Cette courte présentation montrera comment la mise en ligne (et en présence) de parcours urbains, par le biais de blogues et de réseaux sociaux, est un engagement dans l’espace public et, plus qu’une tentative d’épuisement du quotidien, la proposition d’un ralentir, par l’accumulation de photographies, de citations, de notes, etc. Cette amorce de discussion s’appuiera sur des projets numériques personnels et collectifs ayant eu cours durant les dix dernières, dont Hoche’élague, #Dérive(s) et plus récemment Vournoussages, ce dernier offrant une incursion dans des archives familiales. Nous comptons montrer, sans prétention théorique, comment les outils et plateformes numériques peuvent faire partie intégrante de l’appropriation d’un territoire et, peut-être, d’avoir lieu à travers la rumeur des réseaux.

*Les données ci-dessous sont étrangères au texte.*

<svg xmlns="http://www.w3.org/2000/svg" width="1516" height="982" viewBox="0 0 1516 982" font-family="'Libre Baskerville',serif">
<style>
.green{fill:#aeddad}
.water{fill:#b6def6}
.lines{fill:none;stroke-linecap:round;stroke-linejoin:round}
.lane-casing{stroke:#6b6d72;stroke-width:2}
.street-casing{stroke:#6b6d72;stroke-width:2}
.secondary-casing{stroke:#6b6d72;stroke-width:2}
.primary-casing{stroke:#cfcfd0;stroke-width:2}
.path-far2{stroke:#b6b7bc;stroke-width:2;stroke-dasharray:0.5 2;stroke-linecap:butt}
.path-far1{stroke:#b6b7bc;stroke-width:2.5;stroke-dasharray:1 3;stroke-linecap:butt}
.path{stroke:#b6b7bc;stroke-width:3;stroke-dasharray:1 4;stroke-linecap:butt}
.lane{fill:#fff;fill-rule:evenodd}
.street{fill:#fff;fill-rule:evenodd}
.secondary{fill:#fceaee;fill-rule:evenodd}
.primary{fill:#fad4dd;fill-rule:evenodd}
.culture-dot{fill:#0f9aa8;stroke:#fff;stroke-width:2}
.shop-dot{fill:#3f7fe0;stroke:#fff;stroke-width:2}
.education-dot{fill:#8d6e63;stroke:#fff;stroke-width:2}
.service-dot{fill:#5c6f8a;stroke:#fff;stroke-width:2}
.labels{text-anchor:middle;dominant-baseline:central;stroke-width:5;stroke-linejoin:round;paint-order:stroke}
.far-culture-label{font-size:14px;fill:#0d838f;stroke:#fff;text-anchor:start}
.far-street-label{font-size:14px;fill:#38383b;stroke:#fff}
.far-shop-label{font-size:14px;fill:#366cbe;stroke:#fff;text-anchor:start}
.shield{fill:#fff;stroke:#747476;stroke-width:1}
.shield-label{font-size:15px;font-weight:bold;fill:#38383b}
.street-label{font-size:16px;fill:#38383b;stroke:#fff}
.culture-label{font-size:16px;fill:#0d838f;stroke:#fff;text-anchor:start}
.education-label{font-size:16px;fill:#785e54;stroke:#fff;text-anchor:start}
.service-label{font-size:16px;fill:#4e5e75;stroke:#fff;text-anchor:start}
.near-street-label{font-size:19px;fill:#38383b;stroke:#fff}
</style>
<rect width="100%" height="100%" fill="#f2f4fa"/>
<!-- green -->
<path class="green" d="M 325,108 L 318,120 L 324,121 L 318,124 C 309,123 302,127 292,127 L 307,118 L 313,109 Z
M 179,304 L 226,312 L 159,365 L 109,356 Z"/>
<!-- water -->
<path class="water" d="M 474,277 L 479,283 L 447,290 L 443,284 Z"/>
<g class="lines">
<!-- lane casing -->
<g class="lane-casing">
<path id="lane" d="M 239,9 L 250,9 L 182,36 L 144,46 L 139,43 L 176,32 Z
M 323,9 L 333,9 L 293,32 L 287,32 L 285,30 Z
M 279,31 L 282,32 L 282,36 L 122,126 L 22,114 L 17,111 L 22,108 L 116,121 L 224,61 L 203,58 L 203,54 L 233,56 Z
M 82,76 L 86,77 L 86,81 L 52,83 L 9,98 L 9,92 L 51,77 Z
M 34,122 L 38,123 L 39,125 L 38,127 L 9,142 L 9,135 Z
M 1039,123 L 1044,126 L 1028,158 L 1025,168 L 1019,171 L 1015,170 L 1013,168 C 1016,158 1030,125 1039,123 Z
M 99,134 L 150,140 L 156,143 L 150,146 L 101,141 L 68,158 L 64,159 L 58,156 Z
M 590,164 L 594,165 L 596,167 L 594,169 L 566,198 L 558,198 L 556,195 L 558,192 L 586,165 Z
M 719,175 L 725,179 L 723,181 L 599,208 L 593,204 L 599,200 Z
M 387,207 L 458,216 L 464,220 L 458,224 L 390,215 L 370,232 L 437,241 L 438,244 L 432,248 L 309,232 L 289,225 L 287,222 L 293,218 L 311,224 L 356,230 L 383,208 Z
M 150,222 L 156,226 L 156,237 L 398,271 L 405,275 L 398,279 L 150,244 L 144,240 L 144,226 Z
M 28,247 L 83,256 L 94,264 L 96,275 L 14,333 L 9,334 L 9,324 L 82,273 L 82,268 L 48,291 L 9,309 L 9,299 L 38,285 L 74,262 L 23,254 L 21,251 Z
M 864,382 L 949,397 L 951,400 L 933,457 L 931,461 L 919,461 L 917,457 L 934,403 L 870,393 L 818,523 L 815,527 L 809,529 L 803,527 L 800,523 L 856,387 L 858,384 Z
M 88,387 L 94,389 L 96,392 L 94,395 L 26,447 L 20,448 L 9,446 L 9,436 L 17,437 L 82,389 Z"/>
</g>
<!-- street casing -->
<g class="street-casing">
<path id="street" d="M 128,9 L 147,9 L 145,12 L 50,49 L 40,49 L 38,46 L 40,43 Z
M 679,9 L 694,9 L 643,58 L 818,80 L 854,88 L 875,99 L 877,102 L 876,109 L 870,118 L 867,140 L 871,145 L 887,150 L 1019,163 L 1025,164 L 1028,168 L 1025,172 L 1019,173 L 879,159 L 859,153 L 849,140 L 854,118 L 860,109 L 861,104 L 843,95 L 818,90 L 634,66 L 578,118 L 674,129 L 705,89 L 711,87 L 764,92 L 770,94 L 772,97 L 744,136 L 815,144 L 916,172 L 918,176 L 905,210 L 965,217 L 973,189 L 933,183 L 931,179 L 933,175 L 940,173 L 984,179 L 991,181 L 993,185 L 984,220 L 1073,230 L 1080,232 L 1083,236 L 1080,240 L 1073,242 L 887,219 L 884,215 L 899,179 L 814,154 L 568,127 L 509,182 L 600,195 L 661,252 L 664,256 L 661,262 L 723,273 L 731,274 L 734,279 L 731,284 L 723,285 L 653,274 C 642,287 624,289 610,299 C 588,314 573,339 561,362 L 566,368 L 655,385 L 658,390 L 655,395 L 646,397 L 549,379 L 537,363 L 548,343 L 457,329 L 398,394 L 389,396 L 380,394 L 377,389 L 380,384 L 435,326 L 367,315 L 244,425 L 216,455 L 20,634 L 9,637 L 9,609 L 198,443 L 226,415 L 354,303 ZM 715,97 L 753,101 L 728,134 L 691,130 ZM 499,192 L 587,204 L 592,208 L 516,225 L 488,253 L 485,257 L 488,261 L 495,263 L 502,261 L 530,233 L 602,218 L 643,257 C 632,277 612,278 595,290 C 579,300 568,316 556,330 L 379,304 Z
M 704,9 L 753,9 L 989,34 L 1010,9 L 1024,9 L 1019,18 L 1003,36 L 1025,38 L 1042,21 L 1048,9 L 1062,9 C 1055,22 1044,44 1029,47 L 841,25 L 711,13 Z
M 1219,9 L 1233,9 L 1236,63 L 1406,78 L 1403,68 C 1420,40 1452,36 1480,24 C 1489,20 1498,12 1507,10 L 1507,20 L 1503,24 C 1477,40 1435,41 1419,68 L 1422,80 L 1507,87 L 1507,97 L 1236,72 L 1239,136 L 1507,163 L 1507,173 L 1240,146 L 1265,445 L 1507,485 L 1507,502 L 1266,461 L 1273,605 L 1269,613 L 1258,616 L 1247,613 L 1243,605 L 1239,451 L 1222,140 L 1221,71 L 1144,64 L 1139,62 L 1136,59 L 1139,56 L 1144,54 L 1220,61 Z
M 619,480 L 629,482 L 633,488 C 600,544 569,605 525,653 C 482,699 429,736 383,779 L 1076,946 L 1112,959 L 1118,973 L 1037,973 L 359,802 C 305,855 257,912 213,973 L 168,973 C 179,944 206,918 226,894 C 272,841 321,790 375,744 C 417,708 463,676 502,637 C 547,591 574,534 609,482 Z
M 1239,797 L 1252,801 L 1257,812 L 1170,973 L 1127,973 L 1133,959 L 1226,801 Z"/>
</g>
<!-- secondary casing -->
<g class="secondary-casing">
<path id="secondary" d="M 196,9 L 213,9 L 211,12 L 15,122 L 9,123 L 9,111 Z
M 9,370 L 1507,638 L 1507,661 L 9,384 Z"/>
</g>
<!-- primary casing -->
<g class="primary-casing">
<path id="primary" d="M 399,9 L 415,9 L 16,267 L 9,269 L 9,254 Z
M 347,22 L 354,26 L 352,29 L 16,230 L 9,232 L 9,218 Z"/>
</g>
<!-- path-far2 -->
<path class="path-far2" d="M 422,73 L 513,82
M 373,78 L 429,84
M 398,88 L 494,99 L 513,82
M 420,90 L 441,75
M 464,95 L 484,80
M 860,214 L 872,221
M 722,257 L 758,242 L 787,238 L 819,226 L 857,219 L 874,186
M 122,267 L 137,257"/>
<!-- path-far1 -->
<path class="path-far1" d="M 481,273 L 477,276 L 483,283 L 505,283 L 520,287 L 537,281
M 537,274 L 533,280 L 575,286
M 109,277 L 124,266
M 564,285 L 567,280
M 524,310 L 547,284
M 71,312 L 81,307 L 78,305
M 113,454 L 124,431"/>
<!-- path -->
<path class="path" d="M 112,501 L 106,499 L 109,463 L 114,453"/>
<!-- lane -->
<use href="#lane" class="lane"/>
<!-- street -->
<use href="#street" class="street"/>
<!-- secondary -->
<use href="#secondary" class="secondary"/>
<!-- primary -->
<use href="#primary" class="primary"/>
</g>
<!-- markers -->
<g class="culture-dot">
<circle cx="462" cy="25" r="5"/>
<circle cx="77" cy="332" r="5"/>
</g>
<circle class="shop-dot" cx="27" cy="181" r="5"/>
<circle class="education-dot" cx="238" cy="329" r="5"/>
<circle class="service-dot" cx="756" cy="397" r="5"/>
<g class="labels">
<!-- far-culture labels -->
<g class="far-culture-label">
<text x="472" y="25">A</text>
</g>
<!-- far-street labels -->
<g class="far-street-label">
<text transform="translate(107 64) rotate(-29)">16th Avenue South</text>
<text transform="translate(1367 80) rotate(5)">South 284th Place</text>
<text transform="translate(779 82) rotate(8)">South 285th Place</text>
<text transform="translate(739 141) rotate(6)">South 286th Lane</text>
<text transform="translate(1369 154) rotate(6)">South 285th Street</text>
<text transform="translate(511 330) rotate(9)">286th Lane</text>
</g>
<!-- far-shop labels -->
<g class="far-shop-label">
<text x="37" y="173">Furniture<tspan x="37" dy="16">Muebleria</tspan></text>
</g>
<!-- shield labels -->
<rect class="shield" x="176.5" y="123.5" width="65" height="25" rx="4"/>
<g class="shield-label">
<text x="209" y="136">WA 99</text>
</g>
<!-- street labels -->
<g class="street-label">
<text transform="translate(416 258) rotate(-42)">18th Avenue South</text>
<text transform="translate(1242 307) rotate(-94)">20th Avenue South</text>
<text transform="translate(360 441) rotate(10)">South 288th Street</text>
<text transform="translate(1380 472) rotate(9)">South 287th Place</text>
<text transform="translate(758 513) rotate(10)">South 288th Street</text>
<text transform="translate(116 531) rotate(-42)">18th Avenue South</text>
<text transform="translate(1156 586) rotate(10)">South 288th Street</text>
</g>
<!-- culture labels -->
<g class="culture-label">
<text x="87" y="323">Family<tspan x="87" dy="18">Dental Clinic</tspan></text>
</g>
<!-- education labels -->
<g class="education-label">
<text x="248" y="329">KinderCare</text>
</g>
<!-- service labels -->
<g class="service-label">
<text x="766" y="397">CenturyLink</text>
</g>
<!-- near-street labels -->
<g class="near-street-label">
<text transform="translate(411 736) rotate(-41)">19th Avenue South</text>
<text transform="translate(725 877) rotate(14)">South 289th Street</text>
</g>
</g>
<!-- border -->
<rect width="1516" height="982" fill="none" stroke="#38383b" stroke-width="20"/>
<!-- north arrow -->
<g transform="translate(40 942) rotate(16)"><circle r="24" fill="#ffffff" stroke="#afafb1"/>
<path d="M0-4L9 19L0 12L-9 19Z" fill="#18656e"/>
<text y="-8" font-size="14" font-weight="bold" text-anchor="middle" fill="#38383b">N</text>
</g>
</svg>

PIERRE MÉNARD, «Pas de marche pas d’oeuvre: espace à explorer, parcours de lecture et imaginaire mobilisé»

Dans un espace hybride où les frontières entre réel et numérique sont devenues poreuses, les oeuvres d’art et de littérature numériques modifient nos structures perceptives et configurent notre sens du réel. Elles transforment sensiblement nos manières d’écrire, de lire, et changent notre rapport au monde. L’idée de navigation appliquée à la connaissance, c’est une invitation à prendre le large. Mais ce qui compte en premier lieu ce n’est pas tant l’inventaire du savoir, c’est la marche, le mouvement de la connaissance. C’est cette même idée d’ouverture, de l’action de l’usager comme constructeur de ses propres connaissances, que l’on retrouve dans la substitution de «navigation» à «lecture» pour désigner l’exploration numérique. Mais si la navigation s’applique bien au savoir, la «déambulation» paraît plus adaptée aujourd’hui à ce qui est en jeu avec la littérature numérique qui transforme la question littéraire et la «déplace» sur des problématiques qui lui étaient traditionnellement extérieures ou marginales. Une manière d’avancer dans la lecture, de mettre le texte en marche. La forme la plus répandue et la plus populaire du texte est le roman. Le récit interactif est éclaté, il remet en question la linéarité traditionnelle du texte. Le passage du livre à différentes formes d’interfaces numériques, offre en effet au lecteur comme à l’auteur, qui deviennent acteurs, agissants non comme des machines, mais de manière libre et autonome, d’inédites et singulières approches du récit et de lectures du monde. Les parcours invisibles que chacun dessine quand il marche en ville, dans les paysages qu’il traverse, dans ses déplacements, ses errements comme son cheminement, s’apparentent à un labyrinthe de textes “aux sentiers qui bifurquent”, à l’intérieur desquels le lecteur doit s’égarer selon sa fantaisie, retourner sur ses pas, refaire le même trajet en sens inverse, en inventer d’autres parfois, pour s’approprier l’espace numérique, le parcourir plus librement et participer ainsi de façon active à une création toujours recommencée. Il ne s’agit pas de représenter l’espace, mais de le produire en lui donnant un sens. On retrouve également ces cheminements dans la pratique artistique de la mobilité. Dans ces mouvements, les lieux se transforment, les images se succèdent. La mobilité de l’esprit qui divague en cours de route le rend apte à la réflexion, sensible à l’imaginaire et à son environnement.